I found data for state birth rates in 2021 from World Population Review to continue with this visualization. I also downloaded a shape file from census.gov.
library(sf)
states <- read_sf("~/Desktop/Summer A 2023/Data Viz/Projects/Ely_dataviz_mini-project_02/data/cb_2018_us_state_20m/cb_2018_us_state_20m.shp")
birth_rates <- spatial_births %>%
select(state, cdc2021Births) %>%
rename(births=cdc2021Births) %>%
rename(NAME=state)
To merge the shapefile and the data, I had to select and rename the variables to match up.
state_data <- left_join(states, birth_rates, by="NAME")

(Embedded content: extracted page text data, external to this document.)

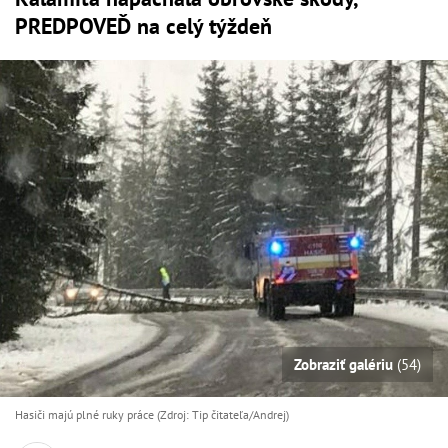
PREDPOVEĎ na celý týždeň
Zobraziť galériu
(54)
Hasiči majú plné ruky práce (Zdroj: Tip čitateľa/Andrej)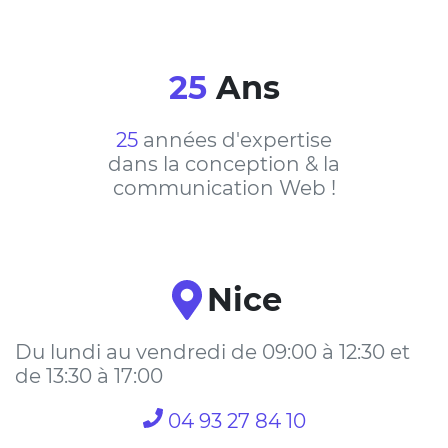
25
Ans
25
années d'expertise
dans la conception & la
communication Web !
Nice
Du lundi au vendredi de 09:00 à 12:30 et
de 13:30 à 17:00
04 93 27 84 10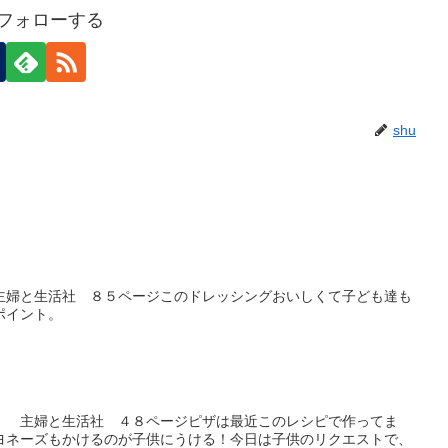
をフォローする
shu
主婦と生活社 ８５ページこのドレッシングおいしくて子ども達も
ポイント。
」 主婦と生活社 ４８ページピザは最近このレシピで作ってま
ヨネーズもかけるのが子供にうける！今日は子供のリクエストで、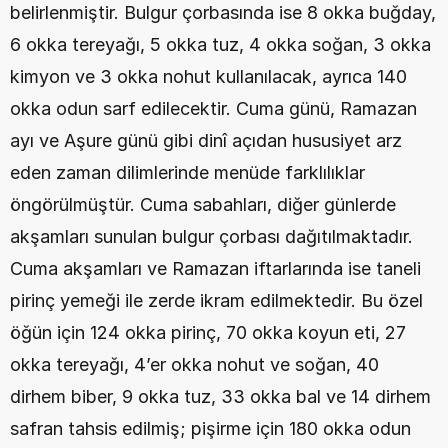
belirlenmiştir. Bulgur çorbasında ise 8 okka buğday, 
6 okka tereyağı, 5 okka tuz, 4 okka soğan, 3 okka 
kimyon ve 3 okka nohut kullanılacak, ayrıca 140 
okka odun sarf edilecektir. Cuma günü, Ramazan 
ayı ve Aşure günü gibi dinî açıdan hususiyet arz 
eden zaman dilimlerinde menüde farklılıklar 
öngörülmüştür. Cuma sabahları, diğer günlerde 
akşamları sunulan bulgur çorbası dağıtılmaktadır. 
Cuma akşamları ve Ramazan iftarlarında ise taneli 
pirinç yemeği ile zerde ikram edilmektedir. Bu özel 
öğün için 124 okka pirinç, 70 okka koyun eti, 27 
okka tereyağı, 4’er okka nohut ve soğan, 40 
dirhem biber, 9 okka tuz, 33 okka bal ve 14 dirhem 
safran tahsis edilmiş; pişirme için 180 okka odun 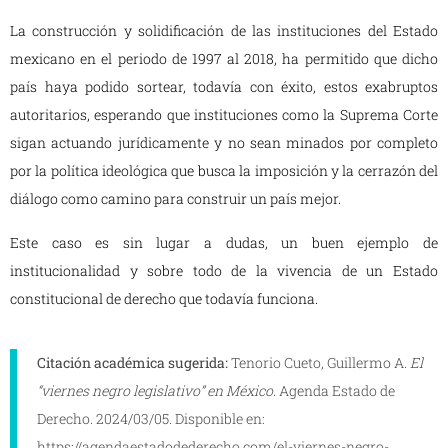
La construcción y solidificación de las instituciones del Estado
mexicano en el periodo de 1997 al 2018, ha permitido que dicho
país haya podido sortear, todavía con éxito, estos exabruptos
autoritarios, esperando que instituciones como la Suprema Corte
sigan actuando jurídicamente y no sean minados por completo
por la política ideológica que busca la imposición y la cerrazón del
diálogo como camino para construir un país mejor.
Este caso es sin lugar a dudas, un buen ejemplo de
institucionalidad y sobre todo de la vivencia de un Estado
constitucional de derecho que todavía funciona.
Citación académica sugerida:
Tenorio Cueto, Guillermo A.
El
“viernes negro legislativo” en México.
Agenda Estado de
Derecho. 2024/03/05. Disponible en:
https://agendaestadodederecho.com/el-viernes-negro-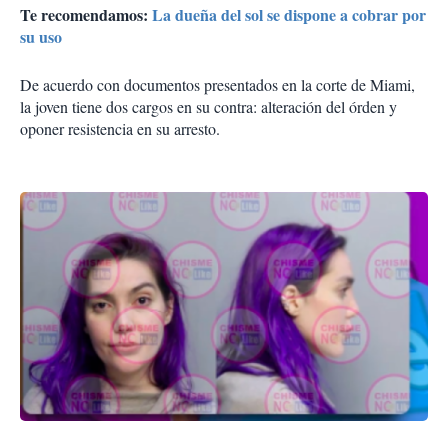
Te recomendamos:
La dueña del sol se dispone a cobrar por
su uso
De acuerdo con documentos presentados en la corte de Miami,
la joven tiene dos cargos en su contra: alteración del órden y
oponer resistencia en su arresto.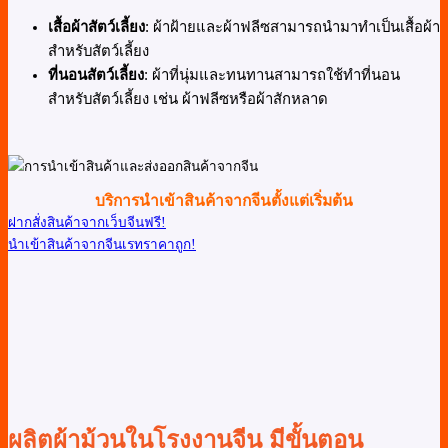
เสื้อผ้าสัตว์เลี้ยง
: ผ้าฝ้ายและผ้าฟลีซสามารถนำมาทำเป็นเสื้อผ้า
สำหรับสัตว์เลี้ยง
ที่นอนสัตว์เลี้ยง
: ผ้าที่นุ่มและทนทานสามารถใช้ทำที่นอน
สำหรับสัตว์เลี้ยง เช่น ผ้าฟลีซหรือผ้าสักหลาด
บริการนำเข้าสินค้าจากจีนตั้งแต่เริ่มต้น
ฝากสั่งสินค้าจากเว็บจีนฟรี!
นำเข้าสินค้าจากจีนเรทราคาถูก!
ผลิตผ้าม้วนในโรงงานจีน มีขั้นตอน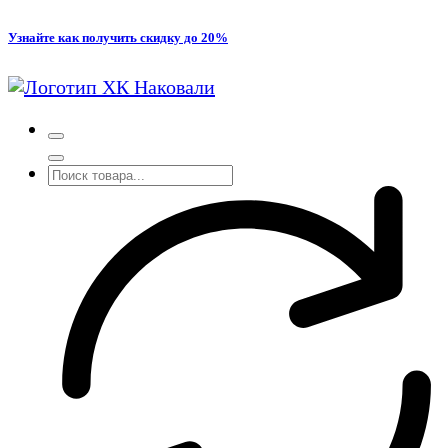
Перейти
Узнайте как получить скидку до 20%
к
содержимому
Производство кованых и сварных изделий под заказ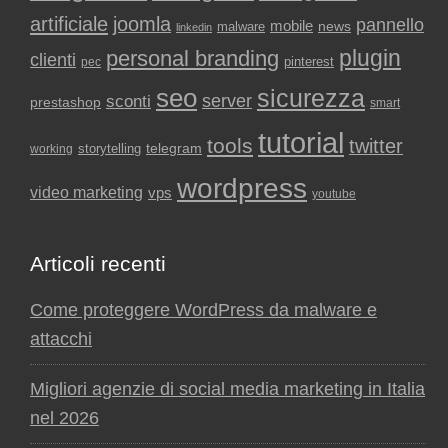
artificiale
joomla
pannello
mobile
news
malware
linkedin
plugin
personal branding
clienti
pinterest
pec
seo
sicurezza
sconti
server
prestashop
smart
tutorial
tools
twitter
storytelling
telegram
working
wordpress
video marketing
vps
youtube
Articoli recenti
Come proteggere WordPress da malware e
attacchi
Migliori agenzie di social media marketing in Italia
nel 2026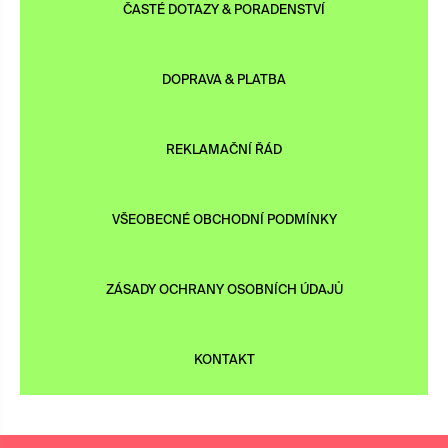
ČASTÉ DOTAZY & PORADENSTVÍ
DOPRAVA & PLATBA
REKLAMAČNÍ ŘÁD
VŠEOBECNÉ OBCHODNÍ PODMÍNKY
ZÁSADY OCHRANY OSOBNÍCH ÚDAJŮ
KONTAKT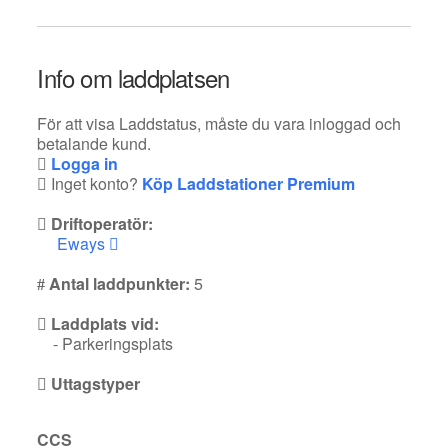
Info om laddplatsen
För att visa Laddstatus, måste du vara inloggad och
betalande kund.
Logga in
Inget konto?
Köp Laddstationer Premium
Driftoperatör:
Eways
Antal laddpunkter:
5
Laddplats vid:
- Parkeringsplats
Uttagstyper
CCS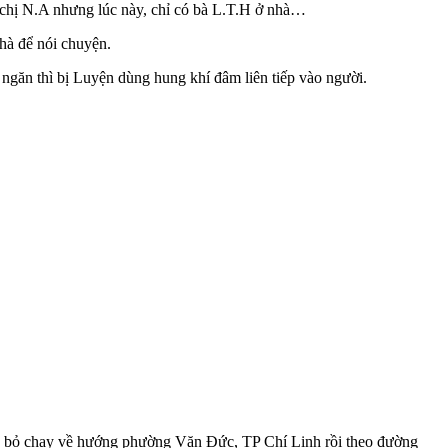
p chị N.A nhưng lúc này, chỉ có bà L.T.H ở nhà…
hà để nói chuyện.
ngăn thì bị Luyện dùng hung khí đâm liên tiếp vào người.
.16 bỏ chạy về hướng phường Văn Đức, TP Chí Linh rồi theo đường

map_limits <- st_crs("+proj=aea +lat_1=29.5 +lat_2=45.5 +lat_0=37.5 +lon_0=-96")
state_data %>% ggplot() +
geom_sf(aes(fill=births), color="white") +
coord_sf(crs=map_limits) +
scale_fill_gradient(low="lightgreen", high="sienna2", name="Birth Rate", labels=scales::comma) +
theme_void() +
theme(legend.position="bottom",
legend.key.size=unit(1, 'cm'),
legend.key.height=unit(0.5, 'cm'),
legend.key.width=unit(1.5, 'cm'),
plot.title=element_text(face="bold", size=12)) +
labs(title="Birth Rates Across the US", subtitle="2021") +
scale_y_continuous(labels=comma)